The Financial Action Task Force (FATF), an international organization that sets the standards for fighting money laundering, found that Mexican prosecutors are failing to punish finance criminals.
Reuters, citing the FATF, reported that in addition to failing to punish money launderers, Mexico’s tax authorities aren’t regulating money from real estate and luxury goods firms, which are just a front for drug operations.
The allegations came in a draft report on Mexico’s efforts to fight back against illicit finance. Mexico is also slipping when it comes to conviction rates, lagging behind Colombia and Brazil, two countries that have made strides to fight money laundering.
“Money laundering is not investigated and prosecuted in a proactive and systematic fashion,” said the draft of the report, sections of which were seen by Reuters. The report is slated to be published in early January.
The FATF did credit Mexico with cleaning up the banking industry in the country. That action was prompted by a U.S. investigation in the mid-2000s that revealed global banks were processing billions of dollars in money that came from drug cartels and gangs. As a result, strict regulations were put into place that pushed the illegal money out of the banking system.

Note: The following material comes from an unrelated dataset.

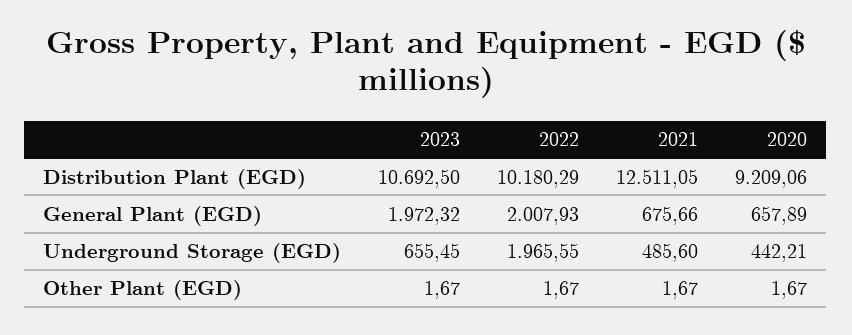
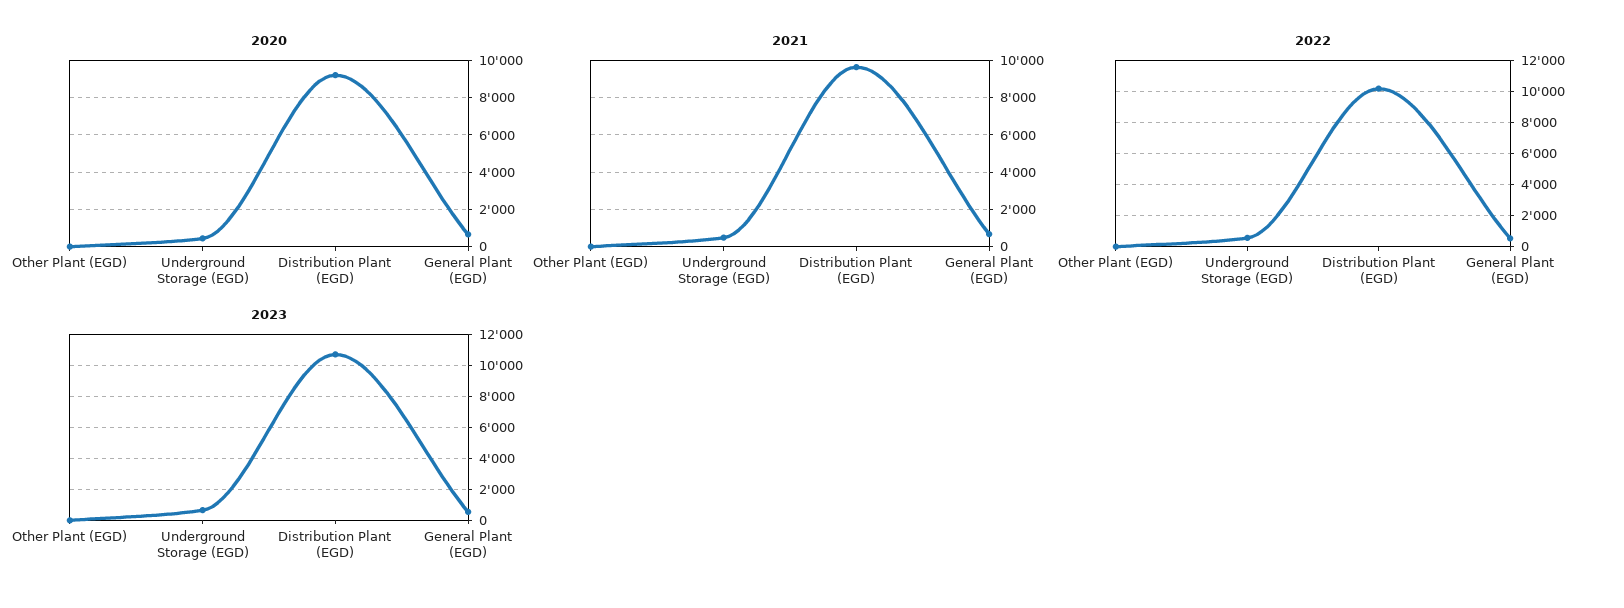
2021, Distribution Plant (EGD): 12511.05 -> 9500
2023, General Plant (EGD): 1972.32 -> 500
2022, General Plant (EGD): 2007.93 -> 500
2022, Underground Storage (EGD): 1965.55 -> 500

However, tax authorities are dropping the ball when it comes to fighting money laundering outside the banking sector, including within real estate – despite the fact that Mexico’s tax authority was given the power to audit more than 64,000 businesses that were in the high-risk category in 2014. Since then, the country has only appointed 16 workers to investigate the companies and has audited only 118 of them, a 0.2 percent rate. The report noted that without a national registry of shareholders in the companies, it’s difficult to follow the money trails.